Nasja grew up in a terrible world of persecution and suffering as a young Taijil Uskele (Taija), one that could easily have left him bitter and destroyed. His generation had never known what it was like to live in the Holy Quarter or have any kind of support from the Complex beyond it. They had only known the isolation and desperate poverty that was found in the Taija settlement of the lower city. This was a tenement built especially to house the group who considered themselves separate to the rest of Amnar, and allowed the Tiomke (the formal name given to those who supported the Tiomite Regime) to cast them out amongst the people who hated them the most.

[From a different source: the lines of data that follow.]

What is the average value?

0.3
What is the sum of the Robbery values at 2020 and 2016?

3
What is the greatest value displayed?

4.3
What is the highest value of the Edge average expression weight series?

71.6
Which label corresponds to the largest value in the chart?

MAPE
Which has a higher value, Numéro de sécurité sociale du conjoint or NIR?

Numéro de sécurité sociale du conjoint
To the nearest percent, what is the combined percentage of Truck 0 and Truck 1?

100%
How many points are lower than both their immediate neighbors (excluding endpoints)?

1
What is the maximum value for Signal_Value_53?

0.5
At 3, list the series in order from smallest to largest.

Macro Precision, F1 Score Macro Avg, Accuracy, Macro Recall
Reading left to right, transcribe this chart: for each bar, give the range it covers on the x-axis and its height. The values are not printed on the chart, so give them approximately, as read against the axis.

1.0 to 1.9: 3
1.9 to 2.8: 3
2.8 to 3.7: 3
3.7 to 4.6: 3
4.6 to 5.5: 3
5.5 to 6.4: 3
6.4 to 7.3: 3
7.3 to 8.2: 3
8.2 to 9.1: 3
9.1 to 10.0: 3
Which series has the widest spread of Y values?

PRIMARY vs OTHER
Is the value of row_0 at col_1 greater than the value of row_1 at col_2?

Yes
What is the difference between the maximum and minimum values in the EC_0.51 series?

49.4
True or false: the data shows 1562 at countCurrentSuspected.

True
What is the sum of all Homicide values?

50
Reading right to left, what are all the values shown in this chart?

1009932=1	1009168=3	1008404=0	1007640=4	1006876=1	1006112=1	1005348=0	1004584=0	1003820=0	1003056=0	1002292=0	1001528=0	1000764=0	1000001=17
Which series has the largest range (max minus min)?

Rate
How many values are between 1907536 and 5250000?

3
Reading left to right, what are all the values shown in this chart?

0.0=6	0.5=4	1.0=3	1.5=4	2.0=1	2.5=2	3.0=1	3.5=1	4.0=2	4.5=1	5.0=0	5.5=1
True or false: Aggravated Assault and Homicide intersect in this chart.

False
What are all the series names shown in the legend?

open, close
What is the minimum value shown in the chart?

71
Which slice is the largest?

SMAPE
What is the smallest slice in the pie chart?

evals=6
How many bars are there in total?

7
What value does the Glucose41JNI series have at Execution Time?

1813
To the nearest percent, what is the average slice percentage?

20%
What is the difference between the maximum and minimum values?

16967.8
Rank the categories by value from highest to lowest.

At eighteen, Nasja is the youngest of three brothers, although he also has four sisters, two of which are older. His family situation isn’t immediately apparent until later, but they all have very different reactions to the changing climate in the city. Nasja himself has managed to shield himself from the worst of the oppression he experiences and witnesses by becoming utterly devout to his faith. He doesn’t do this, however, in a negative way. He’s an honest and loving soul, and believes wholeheartedly that everything will work out all right in the end. In a sense he’s the ultimate optimist, and nothing can dent his faith.
Io’s reaction to him in Book One is that of the skeptic: she has been raised in a system that is just as undemocratic as Nasja’s, and although she’s curious about his undying faith, she’s also filled with a great deal of doubt and confusion. One of her issues at the beginning is that she is very isolated in a large and terrifying world, where she can see a lot of wrong being done but feels powerless to prevent it or alleviate it. Nasja, meanwhile, has the protection of being part of his people, with a strong sense of faith. Both are, fundamentally, heart people, working from their instincts rather than logic, but their reactions are very different.
It takes very little to transport Nasja back to his dreamy ideology, as he stares at the moon in the first chapter. He has been using fantasy all his life to protect himself from the effects of living the life he has. Although it might seem childish and foolish to the outsider, it has proven to be a very effective coping mechanism, and one from which he draws incredible strength and resilience.